探偵事務所に夫の調査を依頼したのは3年前のことだ。日ごろからお茶や食事をする十人ほどの友人のうち、六人が夫の浮気を経験していた。「まさか、うちの夫に限って……」人ごとのように聞いていたが、夫が隠し持っていたクレジットカードの明細書を見つけ、胸がざわついた。
1回10万円以上もする高級クラブでの飲食、20万円もする女性用の高級バッグなどを買った明細が残っていた。夫が風呂に入っている隙に、スマートフォンを盗み見ると、これまでなかったロックがかかっていた。暗証番号をどうにか割り出し、LINEを見ると、見知らぬ女性と親密なやり取りをしていた。
翌日の午後6時、その女性と食事をするために渋谷で待ち合わせていることが分かった。かつて夫の浮気調査を依頼した友人から探偵事務所を紹介してもらい、「特急」扱いでその女性の身元調査を即日依頼した。調査費は60万円と安くなかったが、証拠を押さえ、浮気相手に慰謝料を請求し、夫と別れてもらいたい一心で支払った。
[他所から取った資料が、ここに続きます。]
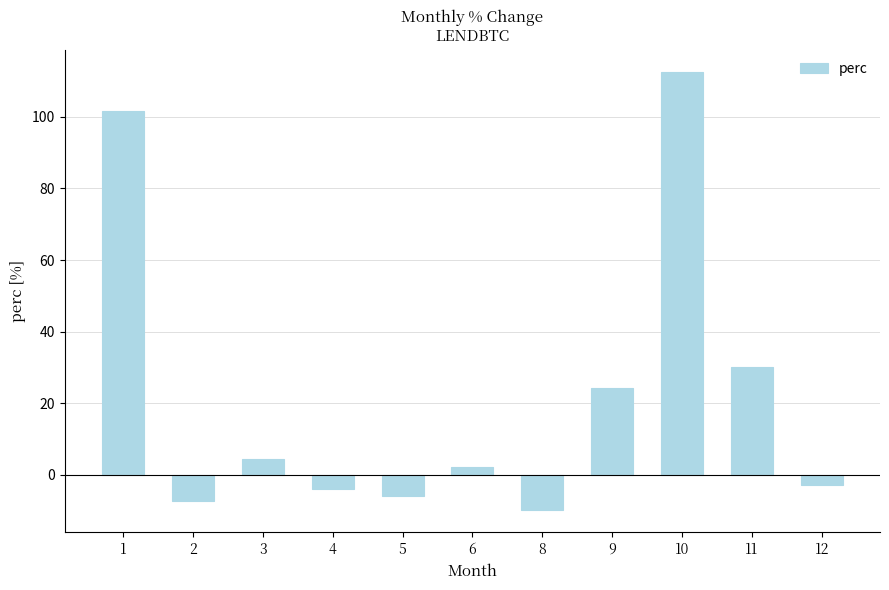

The chart shows a value of -6.0 at 5. True or false?

True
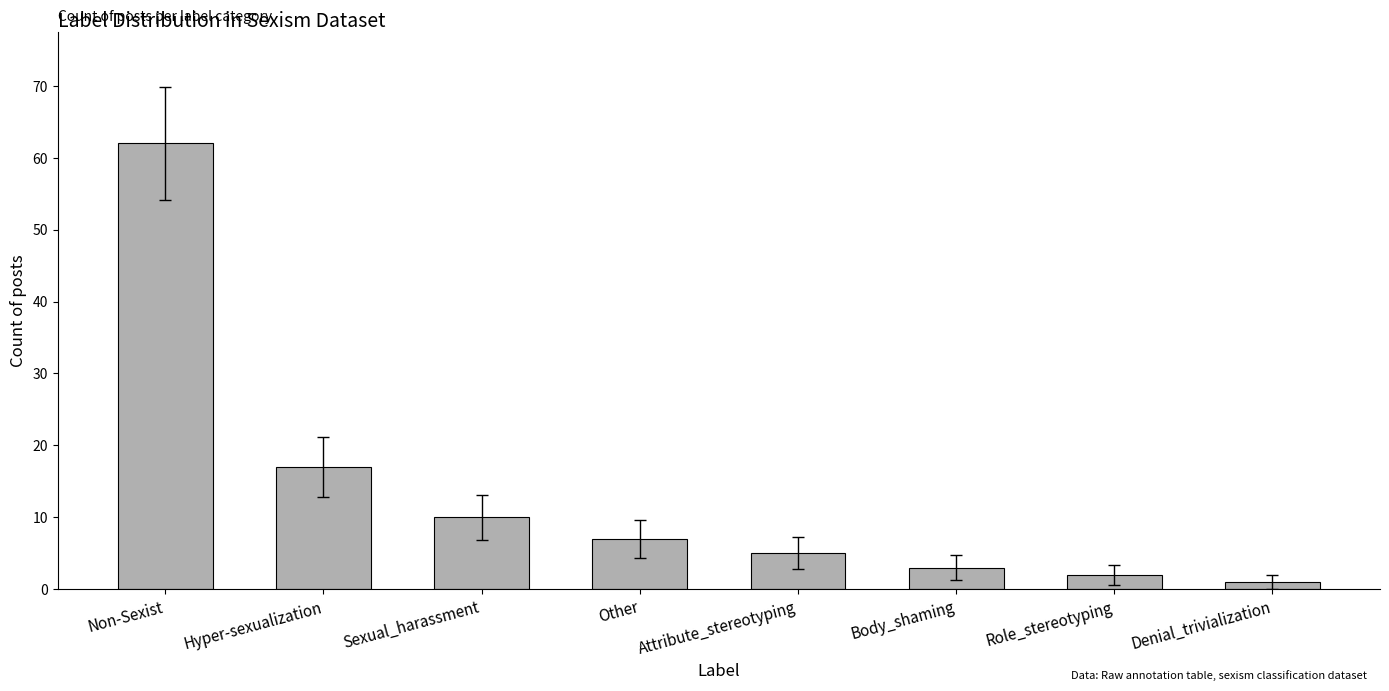

What is the difference between the values at Hyper-sexualization and Other?

10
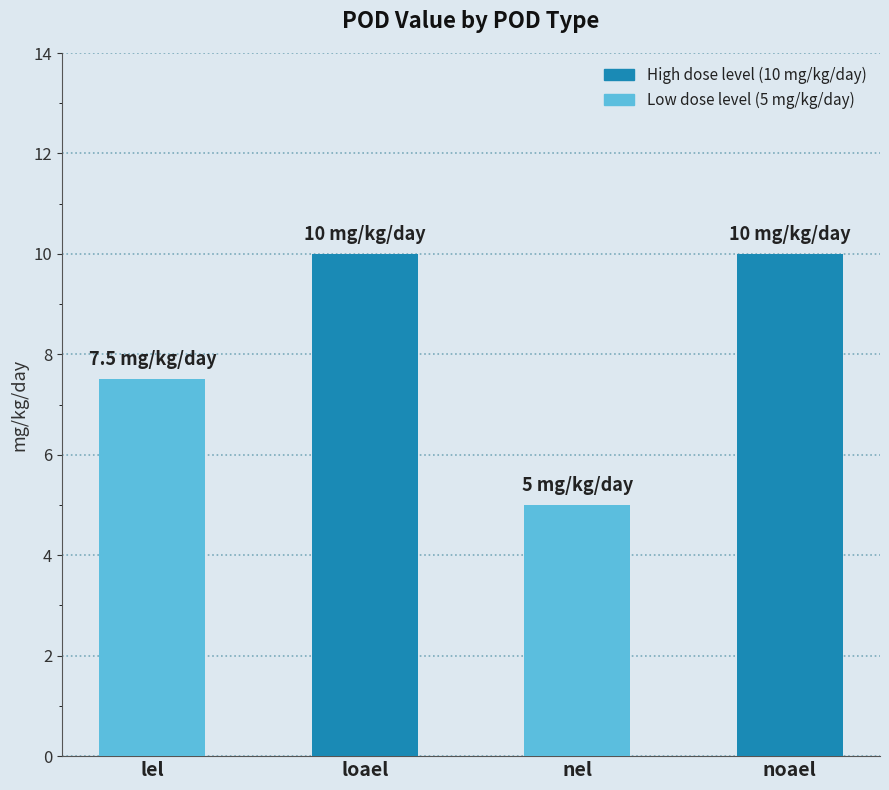

What is the difference between the maximum and minimum values?

5.0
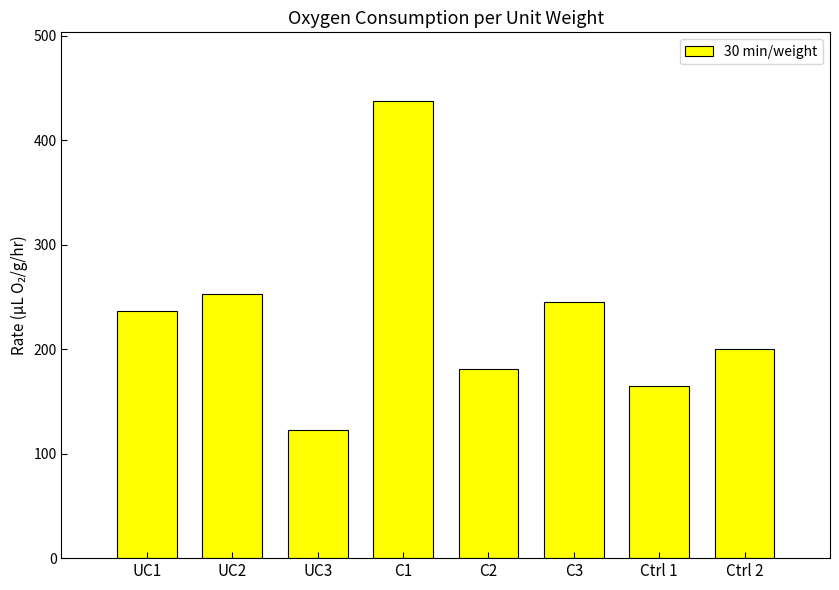

What is the approximate value at UC1?

236.1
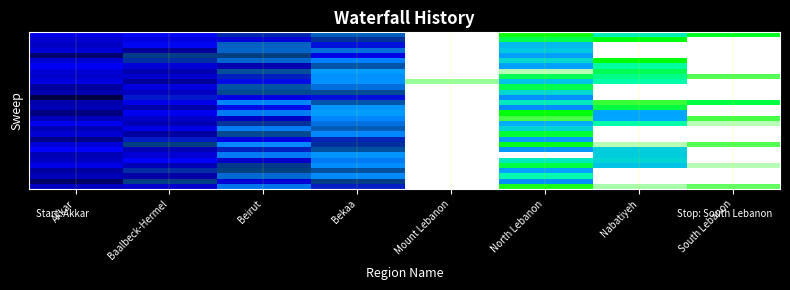

Which category has the highest value across all series?

Mount Lebanon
手元に届いた報告書には、当日の夫の行動がしっかりと記録されていた。午後5時50分、夫のベンツが渋谷の複合施設の地下駐車場へ滑り込んだ。午後6時過ぎ、待ち合わせ場所と思われる1階のカフェに現れたのは若い女性。7時前、二人は六本木のイタリアンレストランに移動した。ワインを片手に親密そうに食事をしている二人の写真と動画が添えられていた。
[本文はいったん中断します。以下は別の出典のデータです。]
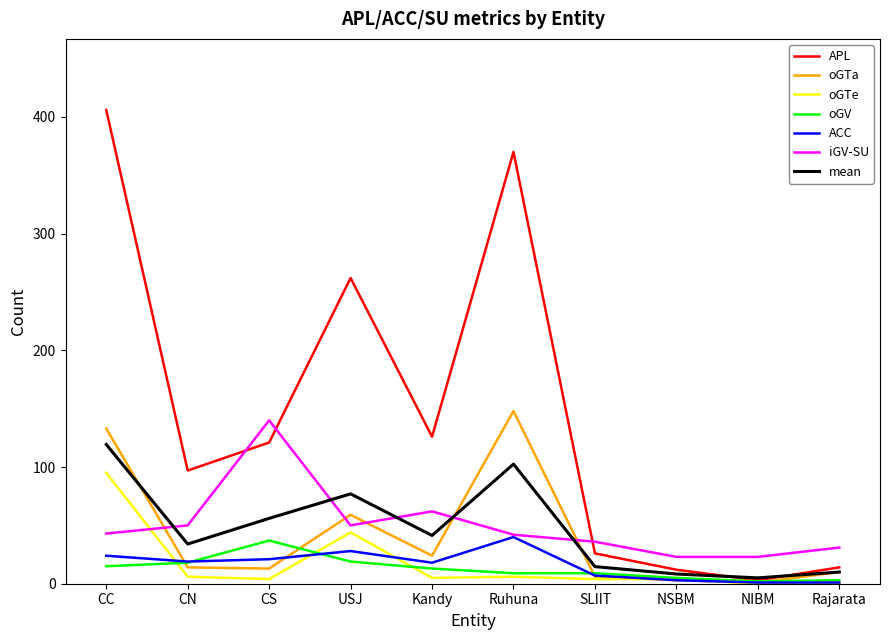

What position from the right is CC?

10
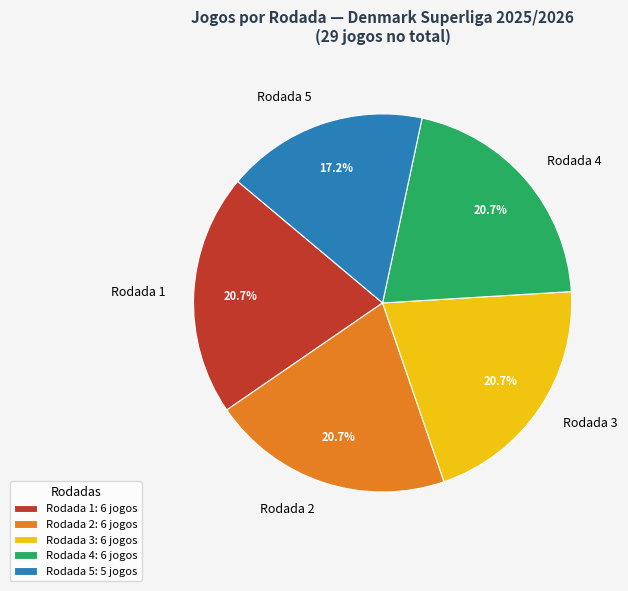

How much of the chart is everything except Rodada 3?

79.3%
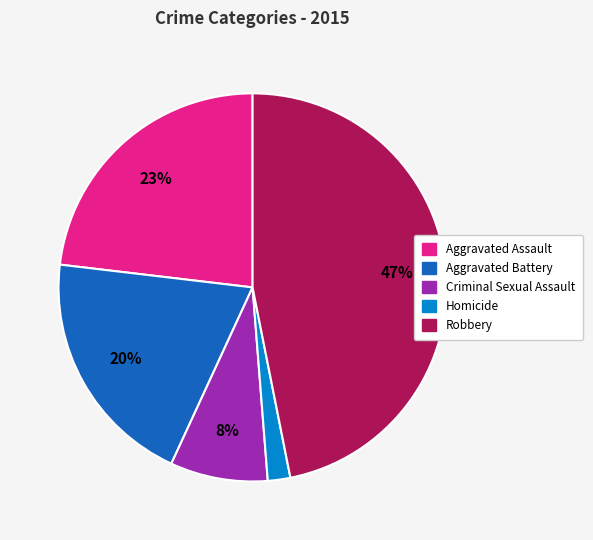

Which has a higher value, Homicide or Criminal Sexual Assault?

Criminal Sexual Assault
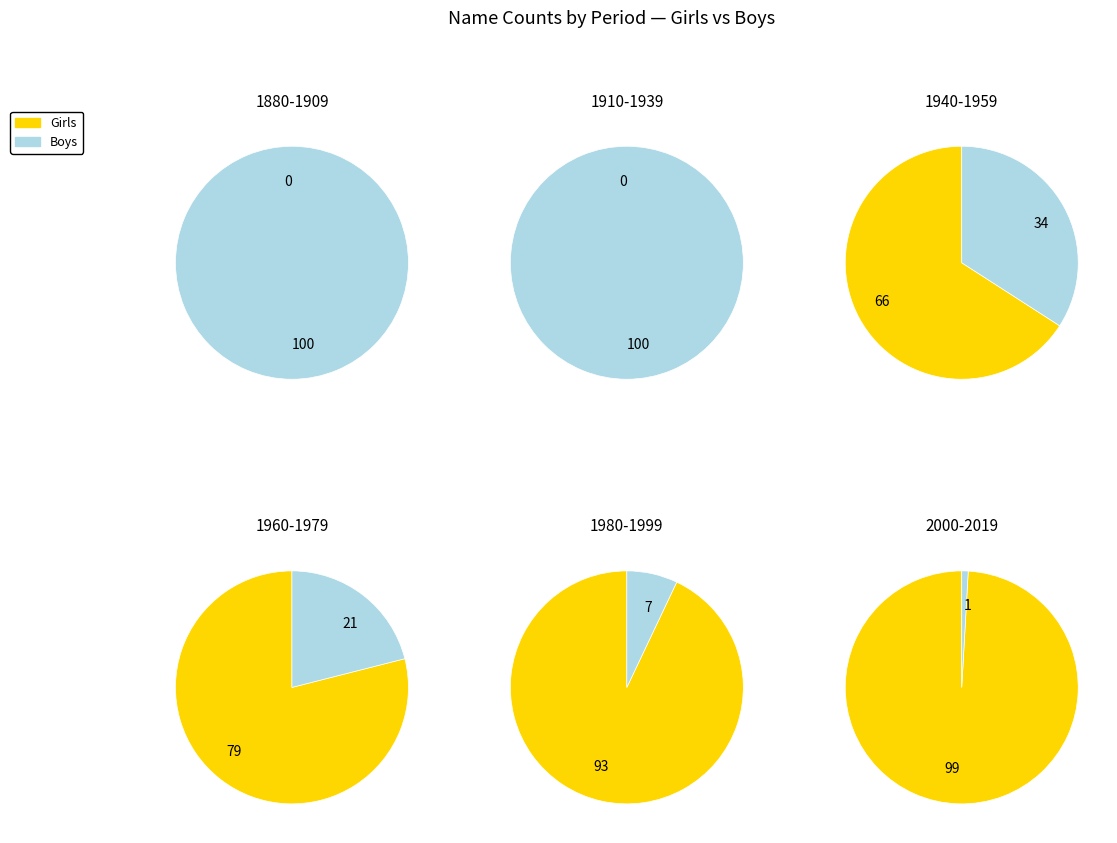

Between 4 and 13, which is larger?

13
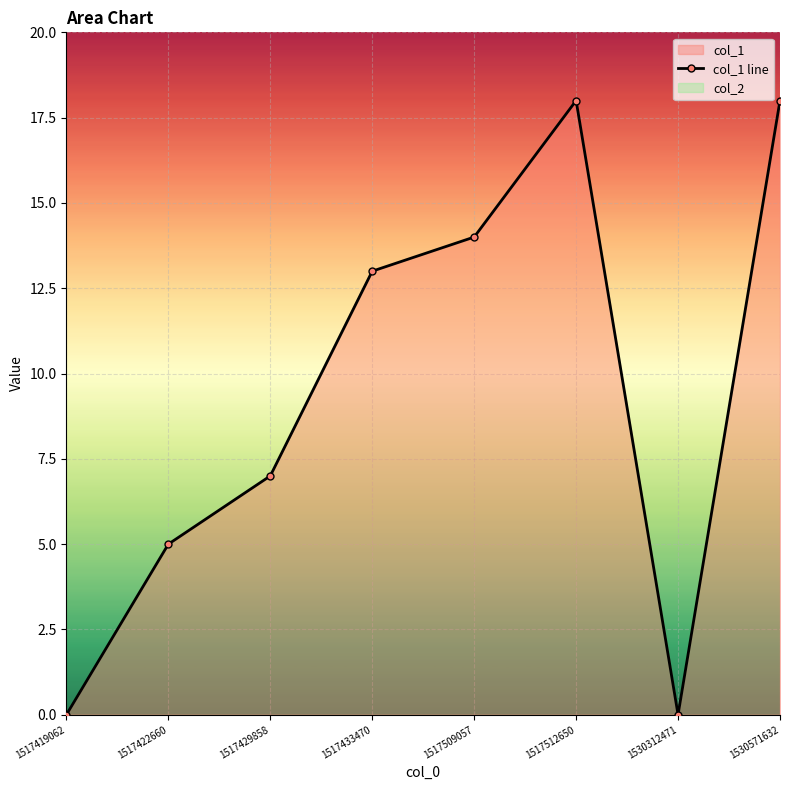

True or false: the data shows -7 at 1530312471.

False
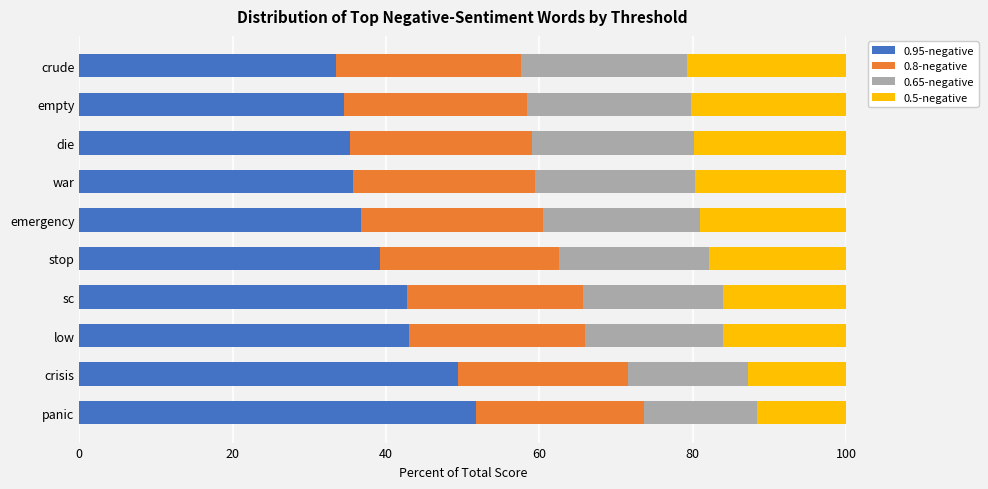

How many data points in 0.95-negative are above 39?

5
写真の女性はスラリと背が高く、アイドル歌手のような容姿で目立っていた。店を出た後、女性はコンビニに寄って一人でタクシーに乗り、都内のマンションへ帰宅した。妻は探偵事務所が突きとめた女性宅に出向き、ポストを確認。
さらに身元を調べると、モデル事務所に所属してタレント活動をするかたわら、夜は銀座のクラブでホステスのアルバイトをしていたことが分かった。夫とは銀座の店で知り合ったようだ。